HLD9 min read
Design a Distributed Cache
Consistent hashing, replication for read-heavy workloads, and the cache-stampede problem.
hldsystem-design
Intro
A distributed cache is rarely the most novel design, but it's the most common — almost every other system uses one. The interesting decisions are sharding, eviction, and what happens when many requests miss the same key at once.
Functional
- GET / SET / DEL with TTL.
- Bulk MGET.
- Optional pub/sub for invalidation.
Non-functional
- p99 read < 1 ms.
- Tolerate single-node loss without all keys becoming cold.

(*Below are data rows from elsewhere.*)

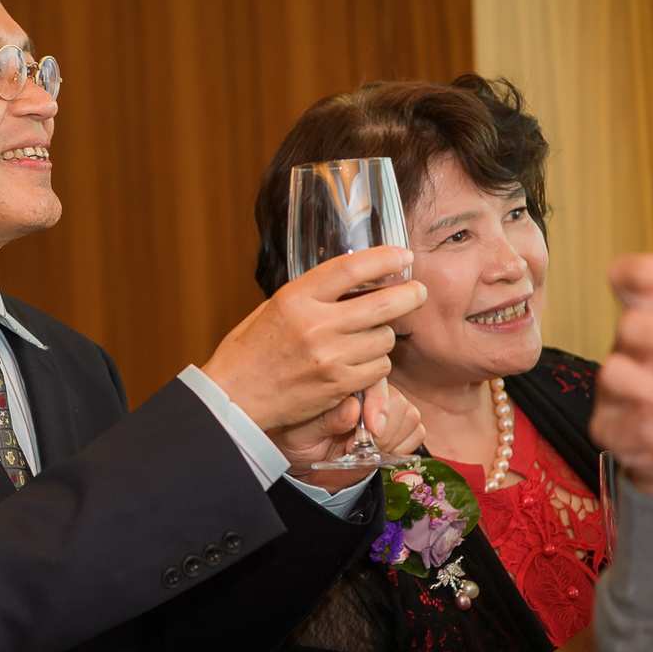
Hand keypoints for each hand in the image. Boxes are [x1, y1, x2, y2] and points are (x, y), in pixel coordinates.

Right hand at [203, 246, 425, 431]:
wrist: (234, 396)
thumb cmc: (250, 350)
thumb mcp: (273, 307)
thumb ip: (312, 294)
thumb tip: (355, 279)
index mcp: (296, 298)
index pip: (351, 268)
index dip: (384, 258)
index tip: (403, 255)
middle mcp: (316, 325)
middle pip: (383, 303)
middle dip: (409, 295)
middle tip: (418, 291)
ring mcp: (330, 357)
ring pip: (384, 338)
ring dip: (384, 335)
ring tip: (369, 335)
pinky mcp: (338, 385)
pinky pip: (378, 369)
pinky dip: (376, 364)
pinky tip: (360, 362)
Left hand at [277, 380, 424, 491]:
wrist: (308, 459)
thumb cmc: (300, 439)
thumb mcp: (302, 432)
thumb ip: (327, 420)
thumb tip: (353, 408)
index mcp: (343, 380)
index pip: (374, 378)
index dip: (377, 403)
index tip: (372, 430)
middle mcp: (369, 388)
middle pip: (396, 399)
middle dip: (381, 431)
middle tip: (354, 447)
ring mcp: (388, 404)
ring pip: (408, 416)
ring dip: (388, 441)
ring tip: (360, 450)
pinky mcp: (402, 423)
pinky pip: (416, 432)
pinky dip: (399, 448)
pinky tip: (376, 453)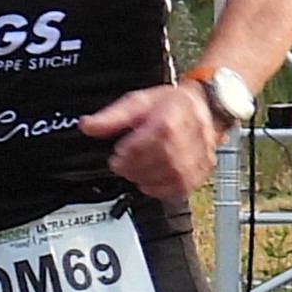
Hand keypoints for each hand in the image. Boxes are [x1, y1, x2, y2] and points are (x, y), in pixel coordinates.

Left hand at [85, 80, 224, 202]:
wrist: (203, 107)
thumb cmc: (171, 104)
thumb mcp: (138, 102)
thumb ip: (112, 117)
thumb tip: (88, 125)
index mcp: (172, 118)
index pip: (151, 139)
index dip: (130, 150)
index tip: (117, 153)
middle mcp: (189, 137)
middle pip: (161, 158)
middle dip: (135, 166)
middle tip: (121, 166)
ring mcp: (198, 155)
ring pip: (173, 175)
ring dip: (147, 178)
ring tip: (133, 173)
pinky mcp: (201, 170)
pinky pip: (183, 186)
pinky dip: (163, 189)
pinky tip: (150, 183)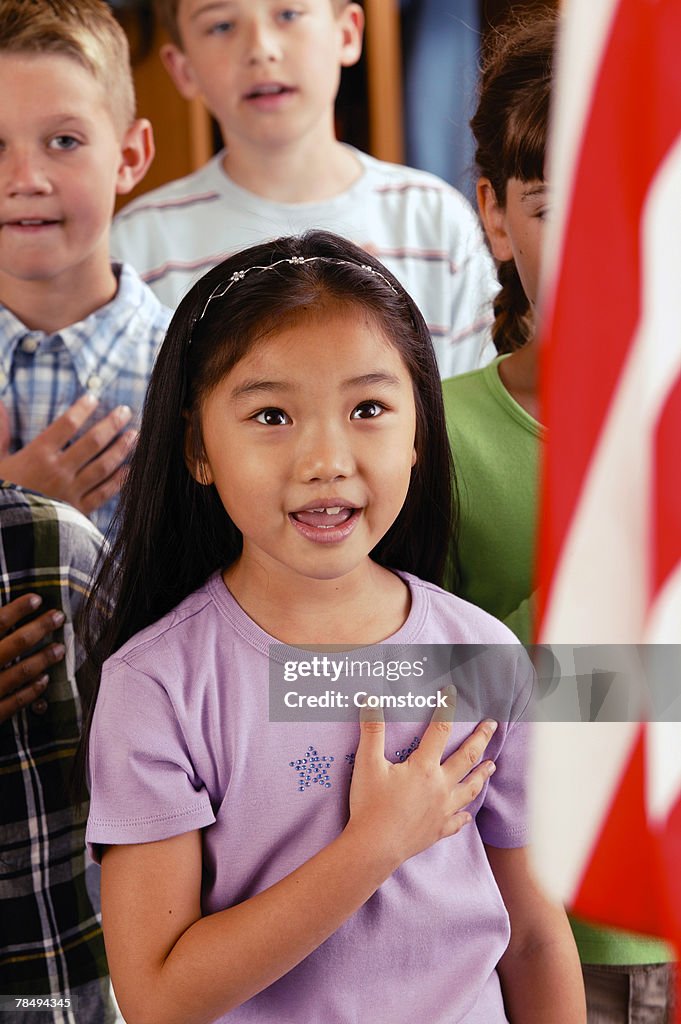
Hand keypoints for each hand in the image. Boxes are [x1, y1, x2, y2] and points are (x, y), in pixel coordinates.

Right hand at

- Hot key rebalancing without downtime.
Components
Cache nodes
Memcached / Redis with limited memory per node.
Client library
Holds the consistent-hash ring; routes ops to the right node.
Coordinator
Membership; gossip or ZK.
Replication layer
Async replicas per shard for read offload + failover.
Trade-offs
Consistent hashing vs. mod-n
Pros
- Adding a node moves only K/N keys, not all keys.
Cons
- Hash hot-spots on small clusters — virtual nodes mitigate.
Eviction: LRU vs. LFU vs. ARC
Pros
- LRU is simple and ubiquitous.
- LFU keeps hot keys warm under scans.
Cons
- LRU thrashes on scans.
- LFU has a count overhead.
Scale concerns
- Cache stampede on expiry → single-flight, jittered TTLs, or pre-refresh.
- Thundering herd on cold start → warm caches before traffic.
- Network: 10 GbE saturates faster than CPU on small-value workloads.